After 1877, he was successful in getting some of his portraits into the Salon (e.g. Mme. Charpentier and her Children; 1878: New York Metropolitan Museum), and was unwilling to risk the market that this offered for the sake of the often disadvantageous advertisement provided by the group shows. In 1879 (and again in 1882), he visited North Africa, was in Guernsey in 1880, and made his first of several trips to Italy in the winter of 1881-82. He later travelled widely, visiting London, Holland, Spain, Germany, studying in museums, and he deeply admired Raphael and Velazquez – more even than Rubens, to whose art his own was so much indebted.
After his first Italian journey his drawing became much firmer, his Impressionism much less the spontaneous result of purely visual stimuli than the conscious use of colour to recreate nature and form, and this in turn involved departure from Monet’s form of Impressionism – direct painting before the object – by the adoption of a more elaborate technique, with preparatory drawings and successive sessions on the canvas while the figure and its setting were worked up: “Il faut meubler la toile,” was his way of putting it. Where his early works include portraits, landscapes, flowers and groups of figures in settings of cafe, dance-hall, boats, or riverside landscapes, his late works are mostly nudes, or near nudes. The warmth and tenderness of pink and pearly flesh entranced him and gave him full scope for his favourite colour schemes of pinks and reds, and the exploitation of a chosen colour-scheme is in itself an unimpressionist idea: “Ii faut avoir,” he said “le sentiment des fesses et des tetons.”
In 1906, he settled in Cagnes in the south of France, but he was already crippled with arthritis, which finally rendered him completely helpless, so that his last pictures were painted with brushes stuck between his twisted fingers. He also “made” a certain amount of sculpture – “dictated” rather, since the clay was worked by an assistant who added or removed on his instructions, to create rather Maillol-like figures of impressive simplicity and solidity. In his last years, he saw a good deal of Matisse, who lived nearby, and he was interested in and sympathetic to the ideas behind Fauvism.

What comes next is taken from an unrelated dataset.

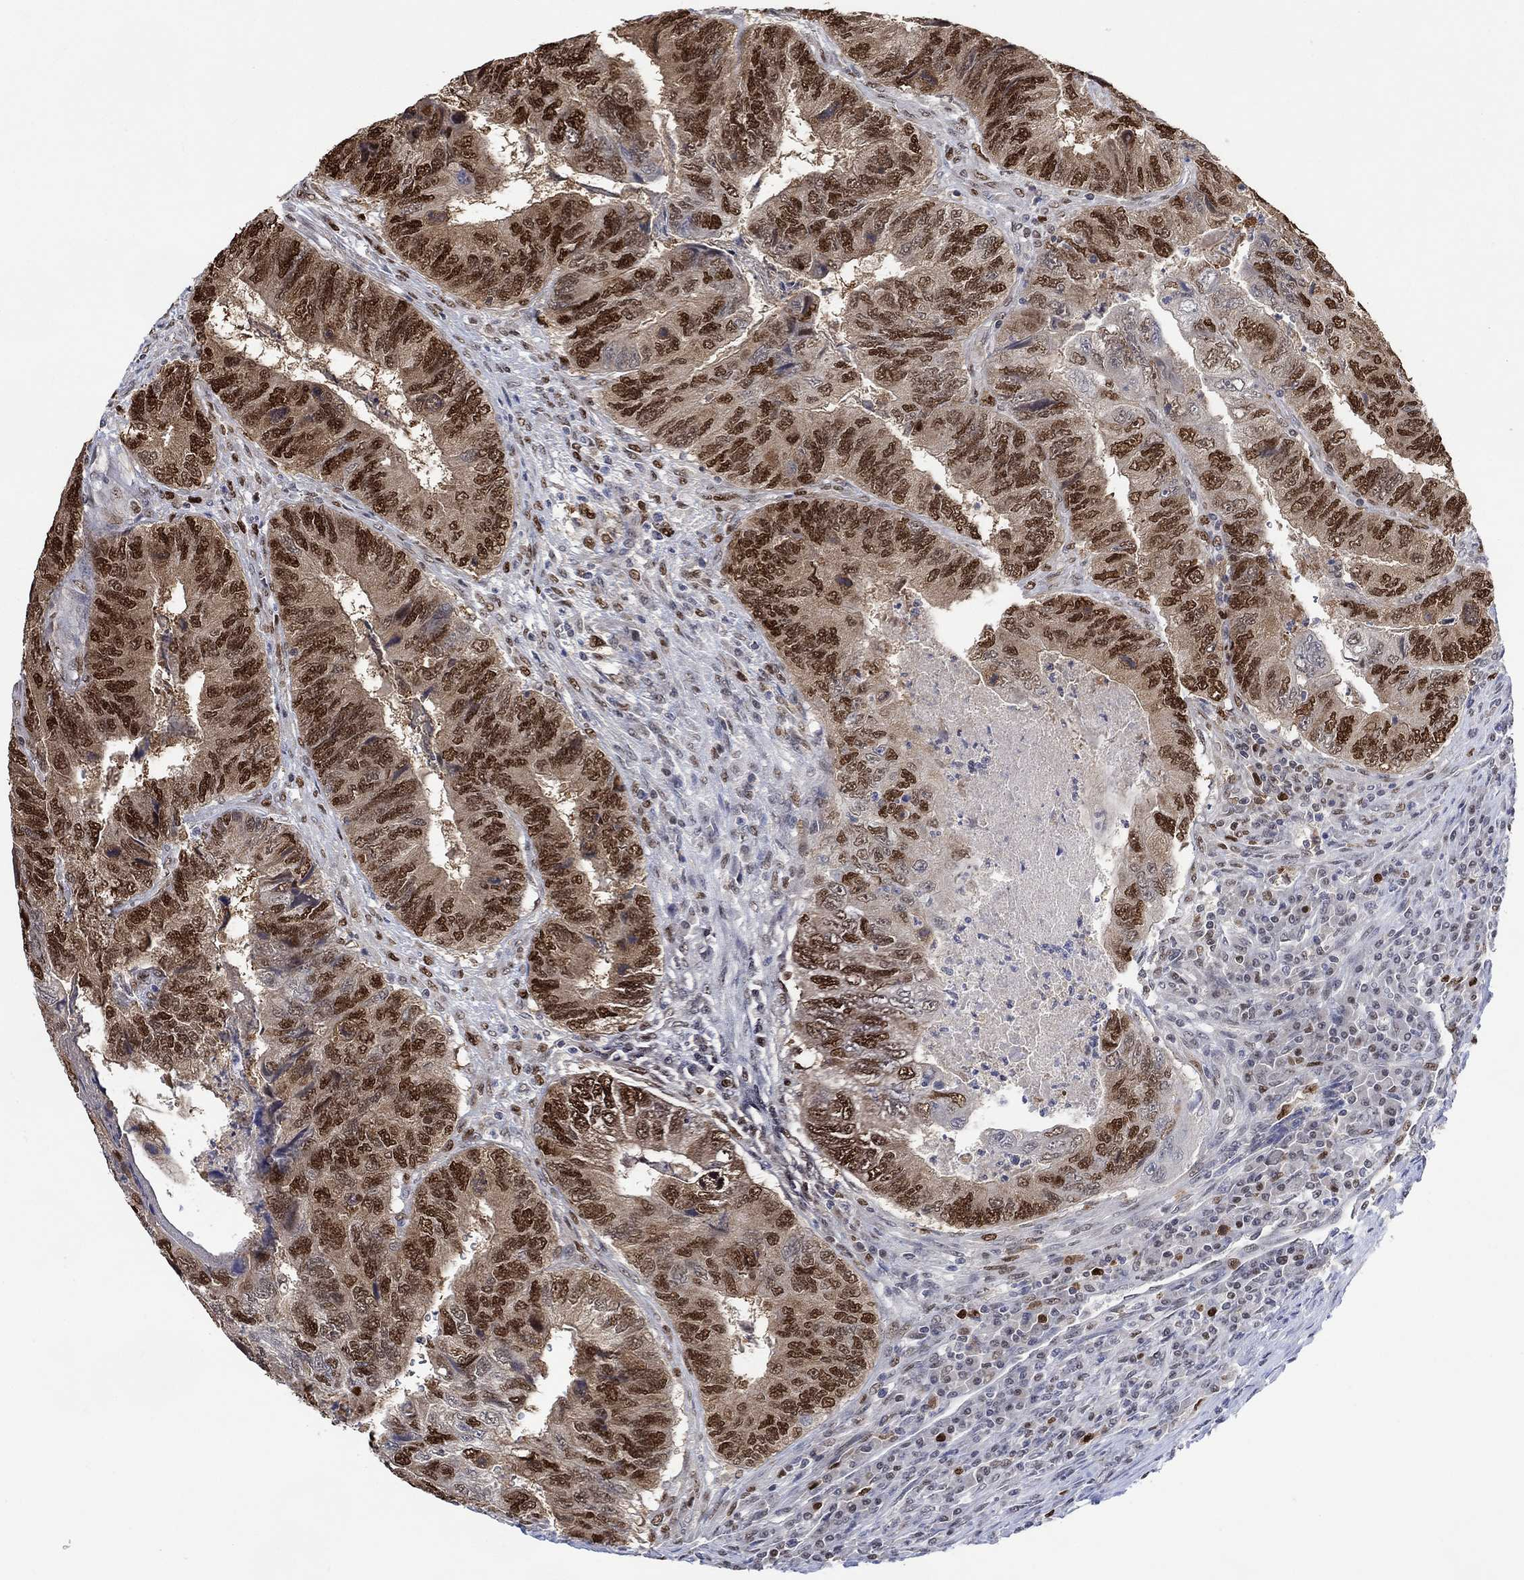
{"staining": {"intensity": "strong", "quantity": ">75%", "location": "nuclear"}, "tissue": "colorectal cancer", "cell_type": "Tumor cells", "image_type": "cancer", "snomed": [{"axis": "morphology", "description": "Adenocarcinoma, NOS"}, {"axis": "topography", "description": "Colon"}], "caption": "DAB immunohistochemical staining of colorectal cancer (adenocarcinoma) shows strong nuclear protein positivity in about >75% of tumor cells.", "gene": "RAD54L2", "patient": {"sex": "female", "age": 67}}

He painted about 6,000 pictures. There is a large collection in Paris (Museum de l’Impressionnisme), and there are works in Berlin; Boston (Mus.); Budapest; Cambridge, Massachusetts (Fogg); Cardiff; Chicago; Cologne (Wallraf-Richartz); Essen; Glasgow; London (NG, Tate, Courtauld Inst.); Manchester; Ottawa; Rouen; São Paulo; Stockholm; Toronto; and Washington (NG, Phillips). America is particularly rich in Renoirs, since they were bought there when the artist was still unappreciated in Europe. Williamstown, Massachusetts has a particularly instructive contrast between nudes by Renoir and Bouguereau.